A novel therapeutic effect of mannitol-rich extract from the brown seaweed Sargassum ilicifolium using in vitro and in vivo models.

BACKGROUND

Wound healing is an active, complex, integrated series of cellular, physiological, and biochemical changes initiated by the stimulus of injury in a tissue. The present study was performed to investigate the potential wound healing abilities of Sargassum ilicifolium crude extracts (CE) that were characterized by H NMR and FTIR Spectrometric measurements.

MATERIALS AND METHODS

Seaweed samples were collected from southern coastal sites of Sri Lanka. To determine the cytotoxicity and proliferation of S. ilicifolium CE were used for the MTT and alamarBlue assays respectively. The scratch and exclusion wound models were used to HaCaT and HDF cells to assess the cell proliferation and migration. RAW 264.7 cells (macrophages) were used to evaluate Nitric Oxide (NO) production and phagocytosis activities. Moreover, Fifteen, 8-week-old, female, New Zealand rabbits were selected and divided into five groups: excision skin wounds (10.40 ± 0.60 mm) were induced in groups I, II, and III. Rabbits in groups I and IV were given S. ilicifolium CE (orally, 100 mg/kg day, two weeks), whereas groups II and V were given equal amounts of distilled water. Wound healing properties were measured and wound tissue samples were collated, formalin-fixed, wax-embedded, stained (Hematoxylin and Eosin; Van Gieson) and examined for the healing process.

RESULTS

Anti-inflammatory and wound healing activities were observed in RAW 264.7, HDF and HaCaT cells treated with S. ilicifolium aqueous extracts when compared to the control groups.
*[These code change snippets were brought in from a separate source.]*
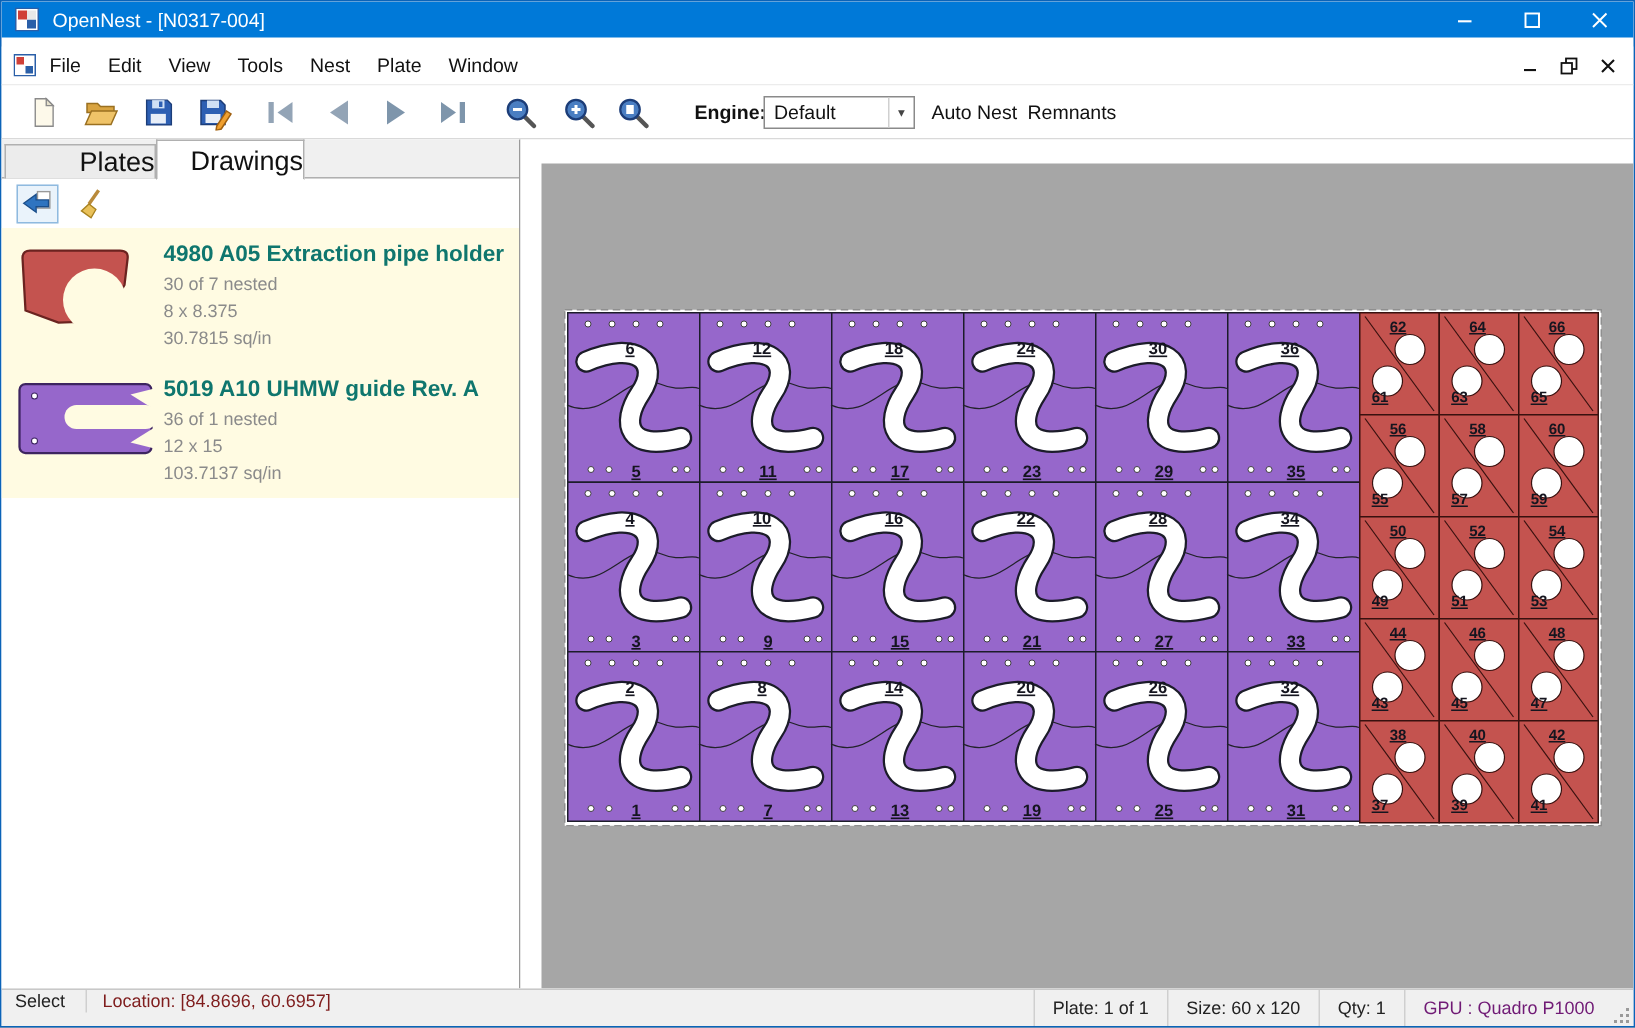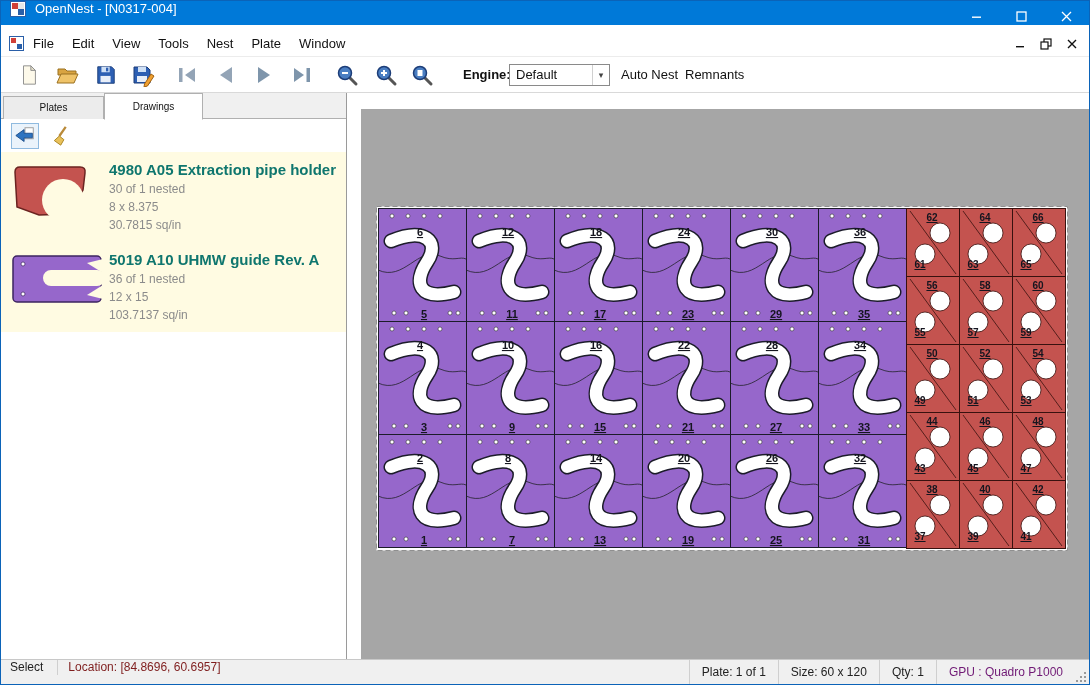"OpenNest - [N0317-004]" .titlebar { align-items: flex-start -> center }
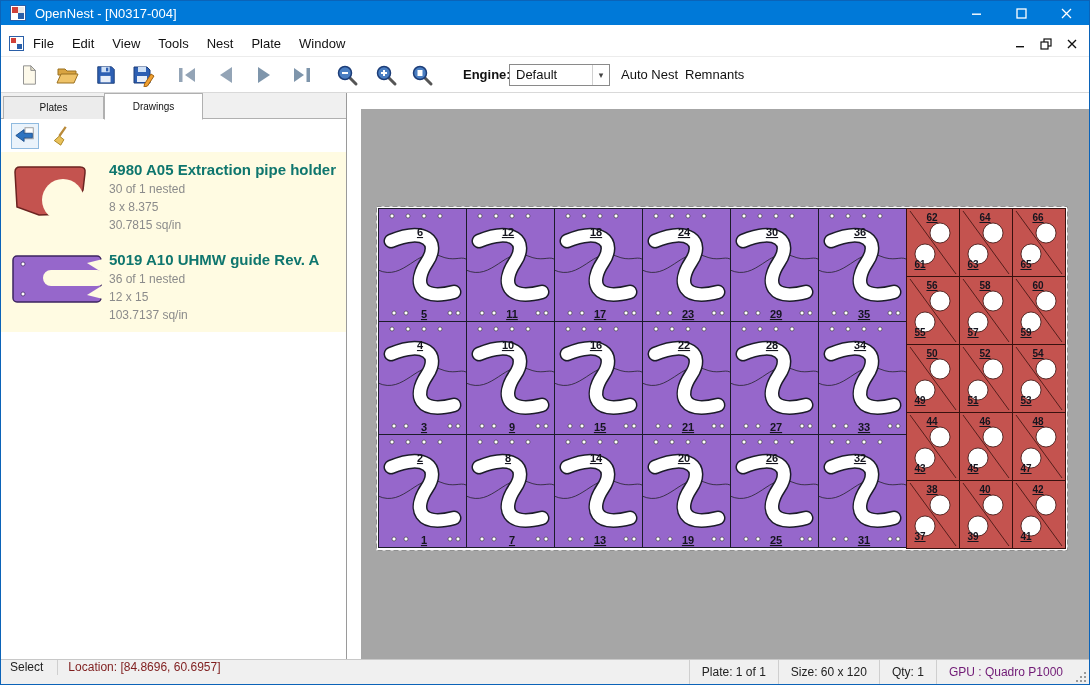"Plates" .tab { font-size: 10px -> 18px; text-align: center -> right }
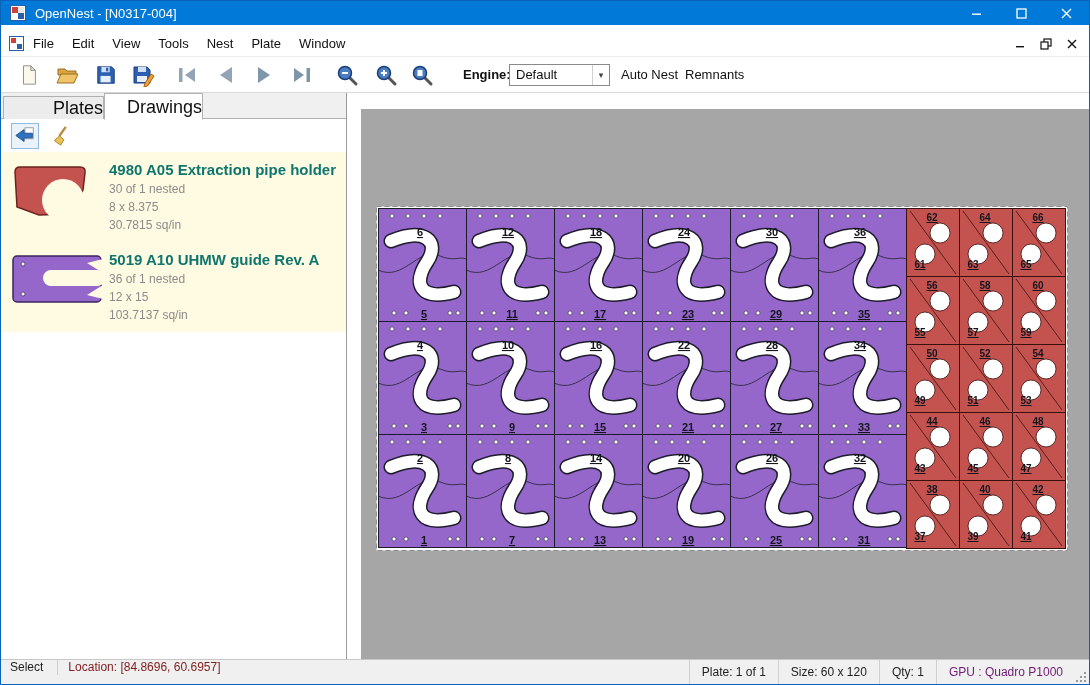"30 of 1 nested" div.item-line { text: 1 -> 7 }
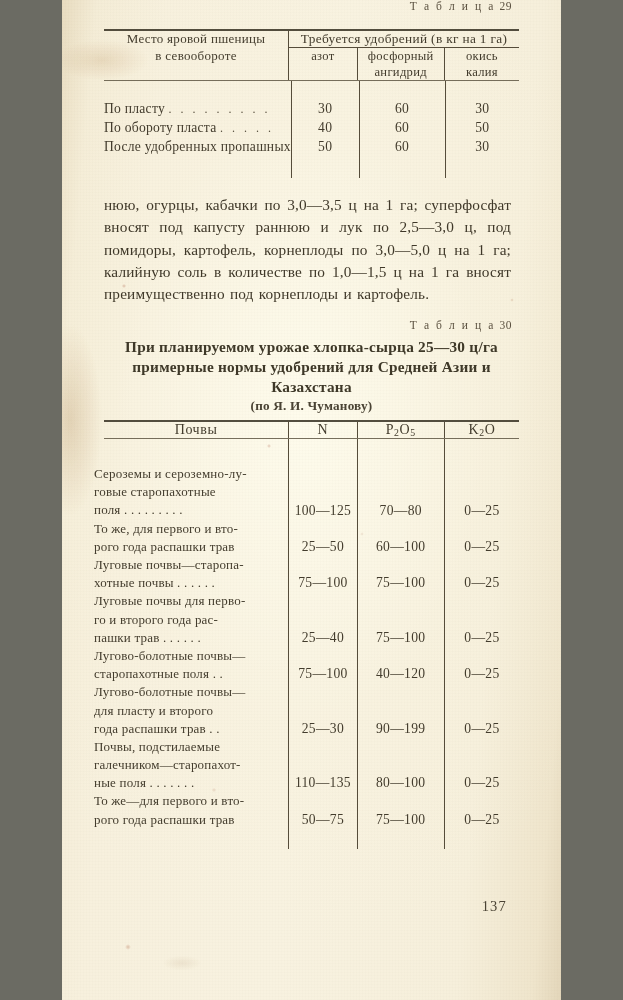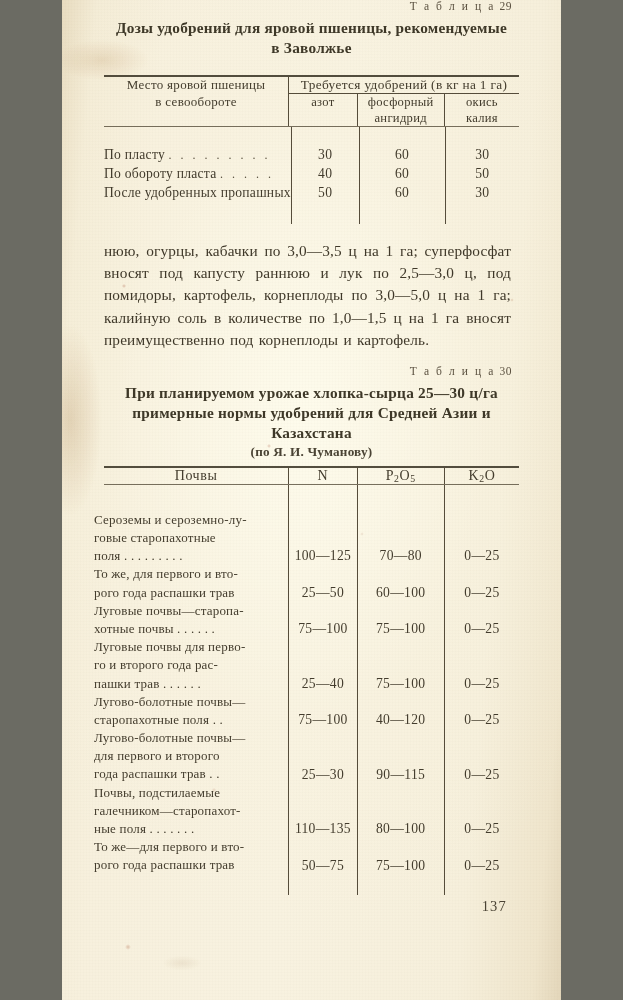"Дозы удобрений для яровой пшеницы," div.tbl-title { html: <div> <div>Дозы удобрений для яровой пшеницы, рекомендуемые</div> <div>в Заволжье</div> </div> -> none }
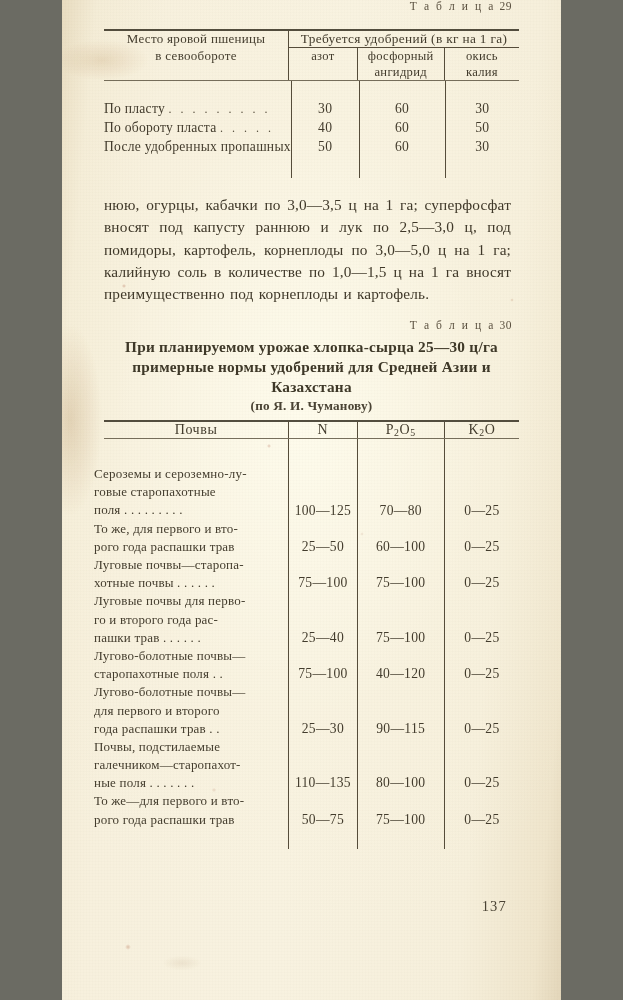"для первого и второго" div { text: первого -> пласту }
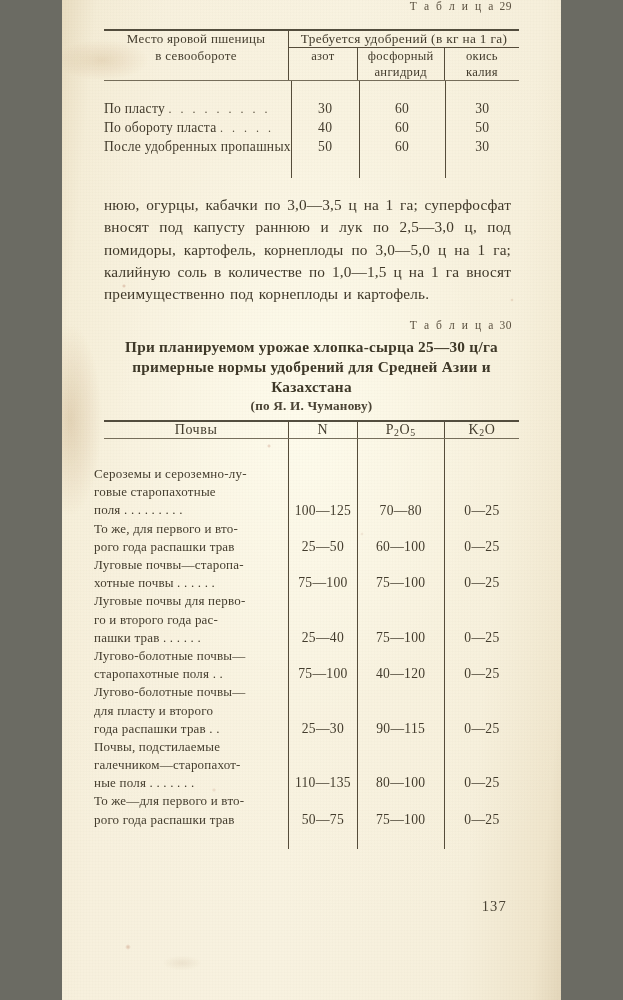"90—115" td.cellnum { text: 115 -> 199 }
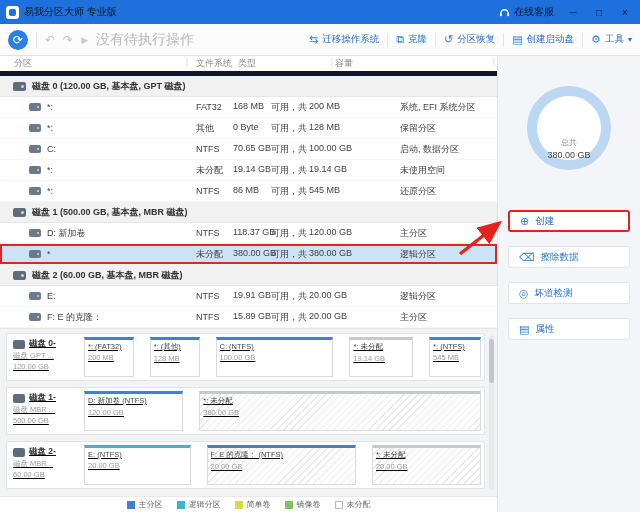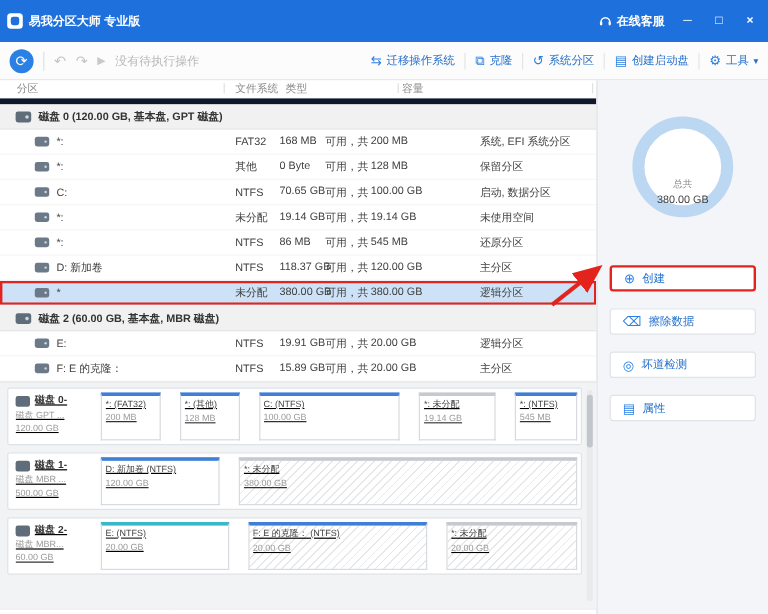"易我分区大师 专业版" .titlebar { color: #ffffff -> #0f172a; font-weight: bold -> none; height: 35px -> 24px }
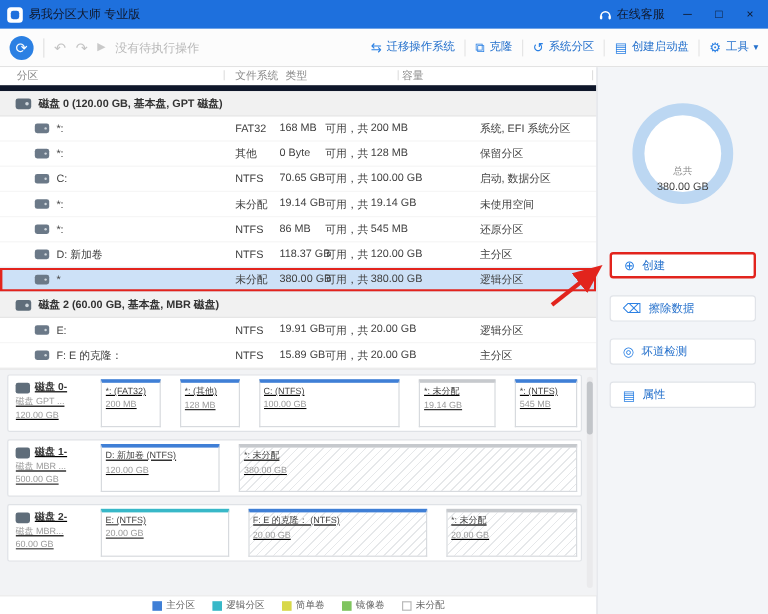"没有待执行操作" .pending { font-size: 10px -> 14px }
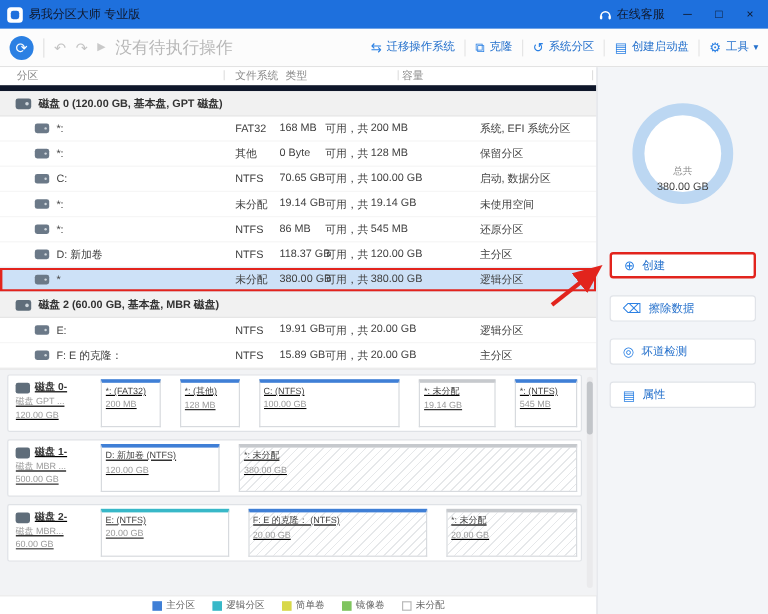"系统分区" div.tb-lb { text: 系统分区 -> 分区恢复 }
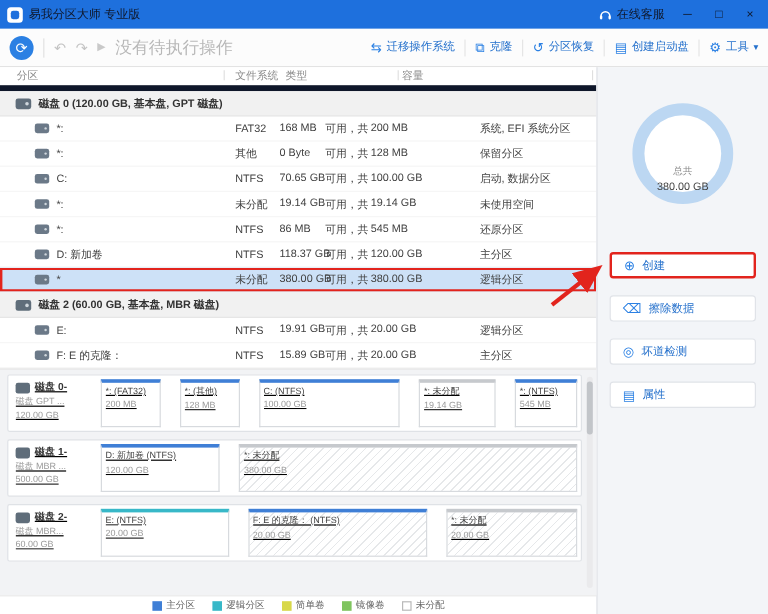"磁盘 1 (500.00 GB, 基本盘," div.row { html: none -> <div> <div> <div></div> <div>磁盘 1 (500.00 GB, 基本盘, MBR 磁盘)</div> </div> </div> }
S. ilicifolium extracts concentration 8 - 4 μg/μL, (P<0.05) had remarkable the highest proliferative and migratory effects on RAW 264.7, HDF and HaCaT cells when compared with the control. RAW 264.7 cell proliferation and/or migration were higher in S. ilicifolium extracts (4 μg/μL, 232.8 ± 10.07%) compared with the control (100 %). Scratch wound healing were remarkably enhanced in 24 h, 48 h (P<0.05) when treated with S. ilicifolium on HaCaT cells. Rabbits treated with the CE of S. ilicifolium showed a significantly increased wound healing activities (P<0.05) within three days with a close wound area of 57.21 ± 0.77 % compared with control group (26.63 ± 1.09 %). Histopathology, aspartate aminotransferase and alanine aminotransferase levels evidenced no toxic effects on seaweed treated groups. Histopathological results also revealed that the healing process was significantly faster in the rabbit groups which were as treated with CE of S. ilicifolium orally with the evidence of enhanced early granulation tissue (connective tissue and angiogenesis) and significant epithelization compared to the control.

CONCLUSIONS

Cell proliferation and migration are significantly faster when treated with S. ilicifolium aqueous extracts. Moreover, there are no toxic effect of S. ilicifolium aqueous extracts on RAW 264.7, HDF and HaCaT cell lines. In this study, it is revealed that S. ilicifolium has potential remedial agent; D-Mannitol for skin wound healing properties that by promote keratinocyte and fibroblast proliferation and migration. These findings show that S. ilicifolium have promising wound healing properties.